A .300 batting average, 500 home runs or 300 career victories are usually the magic numbers that earn a baseball player a spot in the Hall of Fame.

For Twain Harte resident and long-time Summerville High School baseball coach Claude Christie, it was 2,527,906.

As in patent No. 2,527,906 the number ascribed by the U.S. Patents Office to Christie's 1948 invention of the batting tee.

Christie, who died Monday at 76, spent four years as a light-hitting catcher for the Seattle Rainiers in the Pacific Coast League in the late 1940s and early 1950s.

While struggling with his hitting in 1948, the 21-year-old Christie designed and built his first batting tee to work out the kinks in his swing.

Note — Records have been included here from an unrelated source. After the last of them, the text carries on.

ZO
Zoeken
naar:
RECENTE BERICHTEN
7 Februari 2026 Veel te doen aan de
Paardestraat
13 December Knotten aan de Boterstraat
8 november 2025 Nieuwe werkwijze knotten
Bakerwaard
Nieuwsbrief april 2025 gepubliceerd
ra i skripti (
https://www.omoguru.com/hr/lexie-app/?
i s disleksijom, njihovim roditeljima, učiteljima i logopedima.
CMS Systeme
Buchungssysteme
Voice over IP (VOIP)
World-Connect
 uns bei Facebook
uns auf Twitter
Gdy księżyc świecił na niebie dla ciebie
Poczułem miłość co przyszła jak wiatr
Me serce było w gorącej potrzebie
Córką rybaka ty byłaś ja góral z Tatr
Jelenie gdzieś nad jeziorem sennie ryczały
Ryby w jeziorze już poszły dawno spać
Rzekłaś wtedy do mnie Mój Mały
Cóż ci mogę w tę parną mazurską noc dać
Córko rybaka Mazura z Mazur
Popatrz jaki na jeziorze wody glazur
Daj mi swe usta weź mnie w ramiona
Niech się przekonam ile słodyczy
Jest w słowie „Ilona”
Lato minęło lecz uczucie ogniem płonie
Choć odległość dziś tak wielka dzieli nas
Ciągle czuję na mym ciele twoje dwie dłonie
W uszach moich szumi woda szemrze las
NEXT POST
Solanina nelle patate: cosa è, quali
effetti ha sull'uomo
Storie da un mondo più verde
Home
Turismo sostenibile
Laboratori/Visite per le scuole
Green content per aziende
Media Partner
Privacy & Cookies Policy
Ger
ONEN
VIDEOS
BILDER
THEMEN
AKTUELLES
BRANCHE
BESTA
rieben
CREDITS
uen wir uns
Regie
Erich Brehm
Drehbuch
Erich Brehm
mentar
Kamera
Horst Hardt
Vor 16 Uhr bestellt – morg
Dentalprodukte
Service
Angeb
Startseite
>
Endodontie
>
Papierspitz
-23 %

"The first tee I made was a metal flywheel with a metal pipe welded in the center and a hose on top," Christie told The Union Democrat in a November, 1991 interview. "But it had a weakness because you couldn't practice on pitches in different locations, so I needed to build something more versatile, one that could move."

After revamping the design and being awarded the patent for a "Baseball Practice Apparatus" on Oct. 31, 1950, Christie immediately sold the rights to Voit Sporting Goods.

"I saw pictures of it in sports magazine advertisements, but I never actually saw anybody ever using it," Christie said. "But somebody must have been buying the thing because Voit would send me a quarterly royalty check."

All but forgetting about his invention, Christie spent 30-plus years in the insurance business in the Bay Area before retiring to Twain Harte with his wife, Joan, in the early-1980s.

Then, out of the blue, the Baseball Hall of Fame contacted Christie in 1987, told him the museum was adding an exhibit on the evolution of baseball equipment, and asked him to donate his first batting tee. Four years later, Christie traveled to Cooperstown, N.Y., and took part in the ceremonial opening of the new wing.